Babble On


By Peter McConnell

The architects of our nation knew the critical importance of a maliable constitution, and the need to always challenge the laws that would govern an ever-evolving and progressive nation, without drifting from its core values. A liberal party served an invaluable role to this end, while honoring the fundamental tenets around which we would remain united. How often are we reminded of the “most important things” we still have in common? Today’s rhetoric makes me seriously question if we’ve taken this for granted. Do we actually want two very different countries? We no longer attack the issues; we now attack each other. Trump didn’t divide America. It’s been torn asunder for a long time now, and it’s merely beginning to manifest itself.

It’s so easy to hate. It’s our most primal instinct, and it has no regard for even our best intentions. It’s particularly easy when the rhetoric becomes personified as an object of our acrimony, since this base impulse expects an enemy against which we’re driven to fight and defeat.

I’m no anthropologist, sociologist, evolutionary biologist or historian, but it seems safe to say that the highest conflict and tension in the history of civilization were precursors to the advancement of ideas. If moral and intellectual progress is the present stage of human evolution, then competing ideologies and thought will collide with furious tension, and the victory will belong either to fate or the fittest.

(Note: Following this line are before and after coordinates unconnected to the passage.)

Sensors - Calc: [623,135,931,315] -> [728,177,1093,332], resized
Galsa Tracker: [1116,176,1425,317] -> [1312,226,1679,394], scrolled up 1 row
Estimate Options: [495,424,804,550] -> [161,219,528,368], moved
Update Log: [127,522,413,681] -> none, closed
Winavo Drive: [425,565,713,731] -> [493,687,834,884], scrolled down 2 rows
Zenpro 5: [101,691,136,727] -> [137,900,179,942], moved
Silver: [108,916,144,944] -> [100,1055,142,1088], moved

As a man bound by no greater cause than reason, I feel utterly defenseless in this current battle over the hearts and minds of the masses. I often debate with those I perceive are intelligent, and with the assumption that we at least share common goals around the American ideal. But these conversations seem to be engaged using completely disparate dialects of logic, if not languages. They almost seem pointless.  It seems to me that our own nation has become the city of Babel.

I was asked a question on Facebook the other day by one of my oldest and dearest friends. She asked if I was actually defending Trump, since I had posted some articles I thought were more rational and comprehensive on the subject of one of his executive orders. I hadn’t the time to respond to her before I was unfriended, but this article is the answer to that question.

To the best of my ability, and with as much moral and intellectual integrity by which I strive to live my life, I defend truth, hopefully with objectivity and discipline, and without emotional prejudice.

I couldn’t defend Trump entirely. I don’t know many conservatives who disagree that Trump is too often indefensible. He makes me incredibly nervous, and, in my opinion, does great harm to this country with his reckless words and hasty, if not impetuous, decisions. Anyone who actually knows me will know that, NO, I didn’t vote for Trump. I’m a Libertarian LEANING independent who voted for Gary Johnson. But where fairness is warranted, and necessary to stem the tide of hysteria and dissension, I’ll speak my conscience and defend a broader truth, in hopes of, if nothing else, easing some tension.

The people in this country are scared out of their wits. Quite literally it seems. We have due cause for concern with Trump, and should absolutely appreciate the scrutiny of the press, who are afforded incredible liberties by proxy through our first amendment rights. But with that right comes a responsibility to deliver the facts in their entirety, and without prejudice. Whether to reinforce or reassess our beliefs through a broader context, we deserve to see the whole picture.

Perhaps there is, within the whole truth, hope for something less than apocalyptic, or perhaps of great alarm that should wake us up from our slumber and naivety. One way or another, we cannot possibly begin to understand another point of view by reading half truths, anymore than half a bridge can adjoin two sides.

We all deserve to know every story, and every damn side of each story from EACH of our preferred sources of news. The press is given incredible access to the Oval Office, as they are the trustees of truth for the American people. It’s a reckless and even immoral abuse of its systematic role to dispense only the truth that incites a preferred conflict, rather than to present an impartial account of the truth.

Are we HONESTLY that dissimilar in our ability to reason?? I hope the hell not. We’re in much greater trouble than I thought if we don’t share some common tenets of reason. I can only hope that the different accounts and perspectives lead to completely disparate paradigms, as “man prefers to believe (or read) what he prefers to be true.” OF COURSE I see the danger of Trump’s incendiary and seemingly impetuous statements and tweets. I recognize and often condemn the harm that comes through his voice. But don’t we all deserve to know more fully what the other side is looking at that brings them to different, hopefully reasonable, conclusions? Even if you conclude they’re wrong, how can it hurt to take more information into account? Shouldn’t we consider ALL the facts to help us make a proper judgement or defense of every action, policy or statement?

I urge those of you on BOTH sides of the red/blue divide to put  objectivity, impartiality, and unity above being right.  Thoughtfully defend your particular positions, but do so by examining the whole truth. For many of us on the right, we defend particular decisions of this administration, but it’s not necessarily  a showering endorsement and praise of his leadership. Take Ben Shapiro, as a great example, who hosts the biggest conservative podcast in America, and is a huge critic of Trump.  Neither is it coming from a place of ignorance, hatred, sexism, racism, or any other terrible place charged by simpletons. It’s coming from a hope that we can find unity in truth and reason.